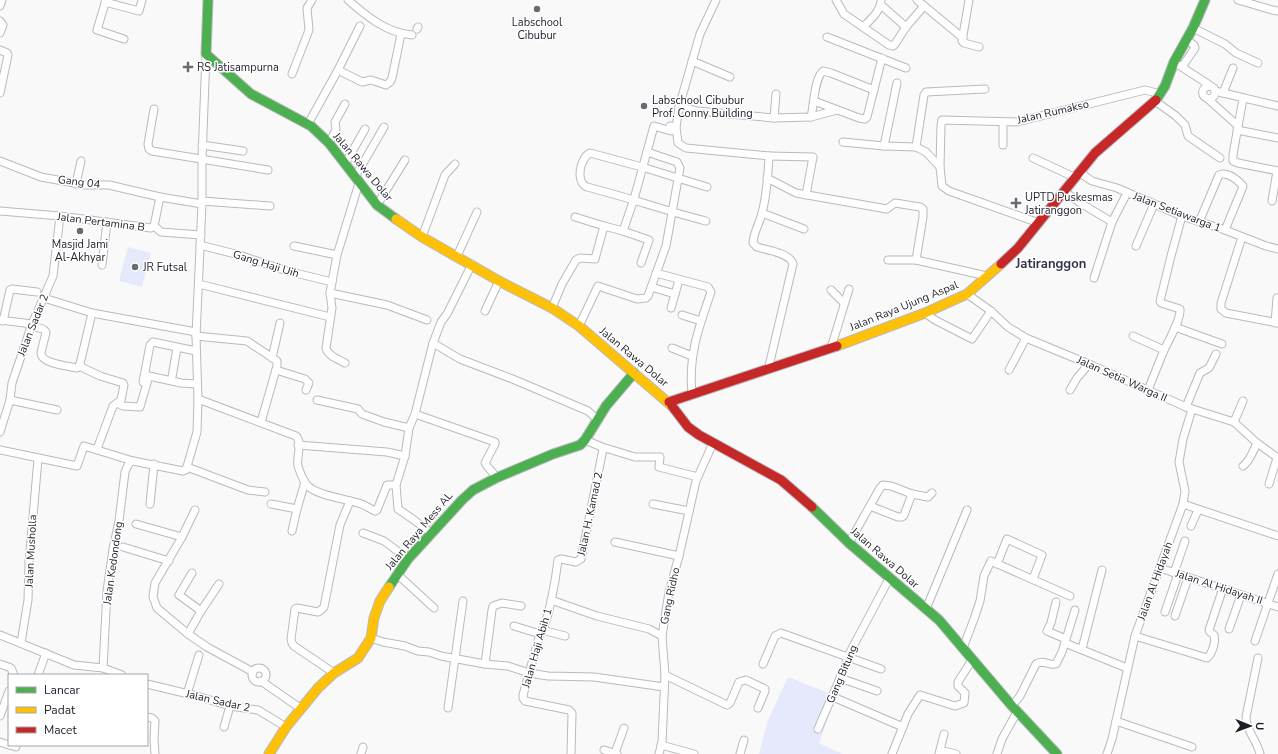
<svg xmlns="http://www.w3.org/2000/svg" width="1278" height="754" viewBox="0 0 1278 754" font-family="'Nunito Sans',sans-serif">
<style>
.green{fill:#e6e8fb}
.lines{fill:none;stroke-linecap:round;stroke-linejoin:round}
.street-casing{stroke:#b9babf;stroke-width:9}
.fast-casing{stroke:#b9babf;stroke-width:11}
.slow-casing{stroke:#b9babf;stroke-width:11}
.jam-casing{stroke:#b9babf;stroke-width:11}
.street{stroke:#fefefe;stroke-width:7}
.fast{stroke:#4caf50;stroke-width:9}
.slow{stroke:#ffc107;stroke-width:9}
.jam{stroke:#c62828;stroke-width:9}
.poi-dot{fill:#6a6b72;stroke:#fff;stroke-width:1.5}
.labels{text-anchor:middle;dominant-baseline:central;stroke-width:3;stroke-linejoin:round;paint-order:stroke}
.poi-label{font-size:11px;fill:#1d1e2a;stroke:#fff;text-anchor:start}
.street-label{font-size:11px;fill:#1d1e2a;stroke:#fff}
.quarter-label{font-size:13px;font-weight:bold;fill:#32344c;stroke:#fff}
</style>
<rect width="100%" height="100%" fill="#f9f9f9"/>
<g class="green">
<path d="M128,247L151,253L142,287L119,281Z"/>
<path d="M788,677L836,696L819,743L842,754H759L768,720Z"/>
</g>
<g class="lines">
<g class="street-casing">
<g id="street">
<path d="M106,0L97,30L124,39"/>
<path d="M348,0C366,16 387,33 412,35"/>
<path d="M716,0L700,34L679,107L676,127L678,143L686,148L769,156C768,174 767,195 762,213C760,223 753,233 753,243L757,247C767,250 790,253 793,264L768,370"/>
<path d="M836,0L844,14L889,45L893,46L895,44L906,27"/>
<path d="M917,0L963,38"/>
<path d="M969,0L962,41L964,43L979,47"/>
<path d="M1238,0L1272,10L1278,11"/>
<path d="M105,2L139,11L142,0"/>
<path d="M881,5L906,27L924,6"/>
<path d="M0,6L2,0"/>
<path d="M0,21L3,25L0,33"/>
<path d="M863,27C870,20 881,11 881,0"/>
<path d="M1193,28L1225,44L1236,53L1258,63"/>
<path d="M417,29L418,27"/>
<path d="M827,37L906,68"/>
<path d="M0,50L7,53L8,55L0,93"/>
<path d="M692,61L730,77"/>
<path d="M1174,62L1214,88C1217,94 1214,98 1208,99"/>
<path d="M1182,67L1195,48L1194,45L1187,40"/>
<path d="M338,70L362,82L371,80L386,85L390,82L392,78L401,34"/>
<path d="M292,74L309,30L307,8L312,0"/>
<path d="M1210,86C1201,87 1200,96 1208,99L1238,126L1233,155V161L1238,163L1278,171"/>
<path d="M1215,91L1278,106"/>
<path d="M1223,93L1233,68"/>
<path d="M814,101L859,118L865,119L867,117L882,58"/>
<path d="M1155,101L1176,116L1185,125L1188,136L1220,158"/>
<path d="M679,107L697,111L774,118L811,117L837,110"/>
<path d="M154,109L148,144L149,149L152,151L268,170"/>
<path d="M811,117C814,105 814,79 823,71L831,73L874,90"/>
<path d="M774,118L776,94"/>
<path d="M308,124L338,70L360,26"/>
<path d="M1238,126L1243,99"/>
<path d="M1237,130L1278,138"/>
<path d="M843,142L884,146L916,147L926,152L940,167"/>
<path d="M329,143L336,130L335,122L345,104"/>
<path d="M202,145L243,151"/>
<path d="M1003,145V122"/>
<path d="M884,146L897,83"/>
<path d="M916,147L924,95L926,92L985,89"/>
<path d="M769,156L813,157L806,195"/>
<path d="M1033,158L1074,177"/>
<path d="M0,161L41,177L85,185H109L160,197"/>
<path d="M345,164L365,129"/>
<path d="M1079,172L1092,181L1117,188L1182,216L1225,230L1266,246L1278,249"/>
<path d="M355,177L384,127"/>
<path d="M767,178L796,193L887,209L895,203L920,207L923,209V217L916,260L987,276"/>
<path d="M76,184L81,161"/>
<path d="M1065,192L1082,204L1112,222"/>
<path d="M202,201L270,206"/>
<path d="M1272,201L1277,171"/>
<path d="M377,205L405,160"/>
<path d="M0,211L60,216L151,228L154,226L160,197L202,204"/>
<path d="M762,213L804,229"/>
<path d="M575,217L604,226"/>
<path d="M706,221C666,211 627,197 587,187C575,182 580,158 590,153L642,167L707,187"/>
<path d="M1199,222L1219,175C1227,171 1238,180 1243,186L1242,189L1225,230"/>
<path d="M1039,223L949,191L942,186L940,167L941,125L942,120L1017,122L1145,90L1161,94"/>
<path d="M154,226L161,232L201,235"/>
<path d="M623,231L649,240L641,263"/>
<path d="M422,237L445,175L455,164"/>
<path d="M1242,237L1221,303V309L1226,313L1278,323"/>
<path d="M200,245L239,255L287,271L332,282"/>
<path d="M294,246L337,255"/>
<path d="M1136,246L1154,204"/>
<path d="M457,256L477,212"/>
<path d="M888,260H916"/>
<path d="M102,265L107,222"/>
<path d="M656,273L708,287L711,292C699,327 688,355 692,394"/>
<path d="M1094,278L1112,222L1127,193"/>
<path d="M199,284L330,317"/>
<path d="M651,287L675,294L679,280"/>
<path d="M831,290L844,303"/>
<path d="M330,293L387,305L427,320"/>
<path d="M967,294L991,311L1008,327L1026,338L1089,364L1186,407L1234,422L1257,443L1278,458"/>
<path d="M44,298L92,313L196,332"/>
<path d="M552,308L562,284L576,260L580,258L595,259L604,226L623,231L634,199L654,126L671,131L670,126L676,127"/>
<path d="M671,308L675,294"/>
<path d="M485,311L499,281"/>
<path d="M925,313L935,320L972,339L991,311"/>
<path d="M682,315L701,321"/>
<path d="M0,320L32,324"/>
<path d="M3,321L10,290L12,289L37,292"/>
<path d="M1275,323L1277,298"/>
<path d="M31,326L43,329L46,332C45,338 42,347 41,353C41,364 69,366 77,368L80,364L92,313"/>
<path d="M579,326L598,286L637,299L646,298L648,296L666,246L680,168L677,162L647,152"/>
<path d="M1175,327L1222,344"/>
<path d="M196,336L247,341L277,361V366L261,422"/>
<path d="M1133,336L1164,350L1148,390"/>
<path d="M433,343L460,359L515,380L588,411L598,420"/>
<path d="M672,348L692,356"/>
<path d="M831,348L849,289"/>
<path d="M1164,350C1169,340 1181,319 1180,309L1161,303L1160,301L1171,256L1182,216"/>
<path d="M272,358L280,323"/>
<path d="M345,363C338,359 328,356 326,348L332,308L330,293L337,255L359,183"/>
<path d="M79,366L100,376L123,383L124,385L121,400L113,406L97,449"/>
<path d="M276,370L305,379L309,383L306,390"/>
<path d="M1009,370L1026,338"/>
<path d="M172,377L177,348"/>
<path d="M143,382L150,345L153,342L196,351"/>
<path d="M1070,390L1077,378L1089,364"/>
<path d="M198,399L296,436C303,443 296,457 298,466C300,472 303,482 308,486C316,495 346,499 358,503C363,504 369,508 375,511L377,510L387,485H396"/>
<path d="M10,400L57,410"/>
<path d="M317,400L358,409L362,414L384,422L409,428"/>
<path d="M117,403L123,406L140,407L149,376L181,383L197,384"/>
<path d="M1186,407L1200,373L1209,368L1216,354"/>
<path d="M415,414L495,442V444L485,463C488,469 494,472 496,478"/>
<path d="M1234,422L1243,401"/>
<path d="M0,432L10,400L12,383L32,324L53,276L60,216"/>
<path d="M298,445L387,452L405,456"/>
<path d="M602,447L635,457H660L659,467L698,477"/>
<path d="M0,450L77,466L84,446L133,461L183,471L186,470L197,432L198,399L196,336L202,204V159L206,54"/>
<path d="M1243,466C1250,461 1253,451 1257,443"/>
<path d="M187,467L248,490L265,492"/>
<path d="M1269,484L1277,458"/>
<path d="M150,504L154,464"/>
<path d="M271,504L297,509"/>
<path d="M653,504L689,511"/>
<path d="M1183,504L1278,536"/>
<path d="M870,506L898,517H902L904,515L912,494"/>
<path d="M136,524L182,537L155,583L153,597L157,608L188,634L207,647L253,672"/>
<path d="M1191,526L1198,510"/>
<path d="M292,531L297,509L305,482"/>
<path d="M363,533L384,541L408,559"/>
<path d="M432,534L414,520L398,509L396,485L405,456L409,428L415,414L433,343L441,322L447,314L472,264"/>
<path d="M182,537L195,510"/>
<path d="M615,542L679,556"/>
<path d="M849,543L880,488L883,485L891,486L912,494L928,497L932,493"/>
<path d="M123,547L169,561"/>
<path d="M997,564L1007,539L1042,555L1033,579"/>
<path d="M1160,568L1278,607"/>
<path d="M192,573L179,595L201,611"/>
<path d="M1174,573L1185,541"/>
<path d="M397,574L434,608"/>
<path d="M551,600L597,616L649,629L662,636"/>
<path d="M1056,602L1051,623L1047,631L1066,639"/>
<path d="M926,609L967,510"/>
<path d="M1165,612L1178,574"/>
<path d="M1175,616L1188,578"/>
<path d="M514,626L540,634"/>
<path d="M1229,629L1241,595"/>
<path d="M542,630L565,636"/>
<path d="M188,634L201,611L219,584"/>
<path d="M0,635L74,665L103,668L122,675"/>
<path d="M1135,636L1207,658C1212,654 1216,642 1214,635L1210,632L1209,630L1223,588"/>
<path d="M371,638L383,642L405,646L418,651L429,652L441,656L485,664L508,666L529,673L548,676L594,677L664,687"/>
<path d="M1255,641L1278,574"/>
<path d="M21,643L28,600L29,562L38,459"/>
<path d="M1065,643L1127,668"/>
<path d="M963,648L974,619L980,601L984,576L991,561L1070,596"/>
<path d="M1082,649L1102,570"/>
<path d="M1258,658L1246,717C1246,731 1257,740 1260,754"/>
<path d="M0,664L11,668L14,675"/>
<path d="M485,664L492,610L493,606L502,603L521,606"/>
<path d="M763,664L775,636L781,633L881,669"/>
<path d="M103,668L107,591L113,549L119,521L125,472C127,467 128,463 133,461"/>
<circle cx="259" cy="675" r="7"/>
<path d="M334,673L294,646L292,643L291,639L295,609L297,608L318,612L321,610L324,607L340,525L350,501"/>
<path d="M38,675L46,653"/>
<path d="M665,675L727,705L730,703L739,682L746,680L765,689V691L758,708"/>
<path d="M840,678L877,691"/>
<path d="M261,681L300,708"/>
<path d="M147,684L197,696L230,706L258,710L286,727"/>
<path d="M187,694L199,655"/>
<path d="M833,697L903,727"/>
<path d="M1012,706L1020,696L1036,664C1043,659 1049,666 1056,664L1062,652L1075,610"/>
<path d="M448,708L463,601"/>
<path d="M0,716L9,691"/>
<path d="M147,717L152,718L155,721L154,739L155,754"/>
<path d="M1116,721L1192,747"/>
<path d="M224,727L230,706"/>
<path d="M818,729L844,669L848,656L890,577"/>
<path d="M0,742L9,745"/>
<path d="M10,745L16,747"/>
<path d="M661,745L694,754"/>
<path d="M604,750L617,754"/>
<path d="M940,750L956,754"/>
<path d="M615,753L624,728"/>
<path d="M361,754L363,747"/>
<path d="M571,754L572,713L569,710L525,701L523,698V695L540,634C549,621 556,577 558,560L561,559L576,562L581,559L603,449L602,447L585,440"/>
<path d="M659,754L662,742L665,675L662,636L669,592L679,556L696,481L713,443"/>
<path d="M740,754L744,740"/>
<path d="M892,754L908,714L920,695L955,706L964,703L965,693L958,686V682L972,660"/>
<path d="M939,754L944,734"/>
<path d="M997,754L1002,739L1017,712"/>
<path d="M1107,754L1112,739L1135,636L1183,504L1185,491L1179,462L1183,439L1192,409"/>
</g>
</g>
<g class="fast-casing">
<g id="fast">
<path d="M208,0L206,54L251,94L311,126L329,143L377,205L396,219"/>
<path d="M1156,100L1165,86L1174,62L1193,28L1205,0"/>
<path d="M812,507L849,543L939,620L1012,706L1057,754"/>
<path d="M389,587L408,559L462,500L473,490L496,478L553,454L580,445L585,440L606,406L634,373"/>
</g>
</g>
<g class="slow-casing">
<g id="slow">
<path d="M396,219L422,237L499,281L552,308L579,326L672,406"/>
<path d="M837,346L925,313L967,294L1001,264"/>
<path d="M269,754L286,727L318,688L334,673L358,658L371,638L374,618L380,601L389,587"/>
</g>
</g>
<g class="jam-casing">
<g id="jam">
<path d="M1001,264L1018,248L1095,153L1156,100"/>
<path d="M669,402L837,346"/>
<path d="M672,406L688,427L699,435L781,480L812,507"/>
</g>
</g>
<use href="#street" class="street"/>
<use href="#fast" class="fast"/>
<use href="#slow" class="slow"/>
<use href="#jam" class="jam"/>
</g>
<g class="poi-dot">
<circle cx="537" cy="9" r="4"/>
<path d="M186 61h4v4h4v4h-4v4h-4v-4h-4v-4h4z"/>
<circle cx="644" cy="106" r="4"/>
<path d="M1014 197h4v4h4v4h-4v4h-4v-4h-4v-4h4z"/>
<circle cx="80" cy="231" r="4"/>
<circle cx="135" cy="267" r="4"/>
</g>
<g class="labels">
<g class="poi-label">
<text x="537" y="22" text-anchor="middle">Labschool<tspan x="537" dy="13">Cibubur</tspan></text>
<text x="197" y="67">RS Jatisampurna</text>
<text x="652" y="100">Labschool Cibubur<tspan x="652" dy="13">Prof. Conny Building</tspan></text>
<text x="1025" y="197">UPTD Puskesmas<tspan x="1025" dy="13">Jatiranggon</tspan></text>
<text x="80" y="244" text-anchor="middle">Masjid Jami<tspan x="80" dy="13">Al-Akhyar</tspan></text>
<text x="143" y="267">JR Futsal</text>
</g>
<g class="street-label">
<text transform="translate(1053 112) rotate(-13)">Jalan Rumakso</text>
<text transform="translate(363 167) rotate(50)">Jalan Rawa Dolar</text>
<text transform="translate(79 182) rotate(7)">Gang 04</text>
<text transform="translate(1177 212) rotate(21)">Jalan Setiawarga 1</text>
<text transform="translate(101 222) rotate(7)">Jalan Pertamina B</text>
<text transform="translate(266 264) rotate(17)">Gang Haji Uih</text>
<text transform="translate(904 306) rotate(-22)">Jalan Raya Ujung Aspal</text>
<text transform="translate(33 325) rotate(-68)">Jalan Sadar 2</text>
<text transform="translate(634 357) rotate(40)">Jalan Rawa Dolar</text>
<text transform="translate(1122 379) rotate(24)">Jalan Setia Warga II</text>
<text transform="translate(590 514) rotate(-78)">Jalan H. Kamad 2</text>
<text transform="translate(419 531) rotate(-50)">Jalan Raya Mess AL</text>
<text transform="translate(31 551) rotate(-87)">Jalan Musholla</text>
<text transform="translate(885 558) rotate(41)">Jalan Rawa Dolar</text>
<text transform="translate(113 563) rotate(-82)">Jalan Kedondong</text>
<text transform="translate(1155 581) rotate(-70)">Jalan Al Hidayah</text>
<text transform="translate(1219 587) rotate(18)">Jalan Al Hidayah II</text>
<text transform="translate(670 596) rotate(-78)">Gang Ridho</text>
<text transform="translate(537 648) rotate(-74)">Jalan Haji Abih 1</text>
<text transform="translate(842 674) rotate(-67)">Gang Bitung</text>
<text transform="translate(218 701) rotate(13)">Jalan Sadar 2</text>
</g>
<g class="quarter-label">
<text x="1051" y="264">Jatiranggon</text>
</g>
</g>
<rect x="8" y="674" width="140" height="72" fill="#ffffff" stroke="#a5a5aa"/>
<rect x="16" y="687" width="20" height="6" fill="#4caf50" stroke="#a5a5aa"/>
<text x="44" y="694" font-size="12" fill="#1d1e2a">Lancar</text>
<rect x="16" y="707" width="20" height="6" fill="#ffc107" stroke="#a5a5aa"/>
<text x="44" y="714" font-size="12" fill="#1d1e2a">Padat</text>
<rect x="16" y="727" width="20" height="6" fill="#c62828" stroke="#a5a5aa"/>
<text x="44" y="734" font-size="12" fill="#1d1e2a">Macet</text>
<g transform="translate(1250 726) rotate(91)" stroke="#ffffff" stroke-width="3" paint-order="stroke">
<path d="M0-3L7 15L0 10L-7 15Z" fill="#1d1e2a"/>
<text y="-6" font-size="11" font-weight="bold" text-anchor="middle" fill="#1d1e2a">U</text>
</g>
</svg>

--- Task requirements ---
The answer must be every line from the records above that contains "paint".

--- Result of this exercise ---
.labels{text-anchor:middle;dominant-baseline:central;stroke-width:3;stroke-linejoin:round;paint-order:stroke}
<g transform="translate(1250 726) rotate(91)" stroke="#ffffff" stroke-width="3" paint-order="stroke">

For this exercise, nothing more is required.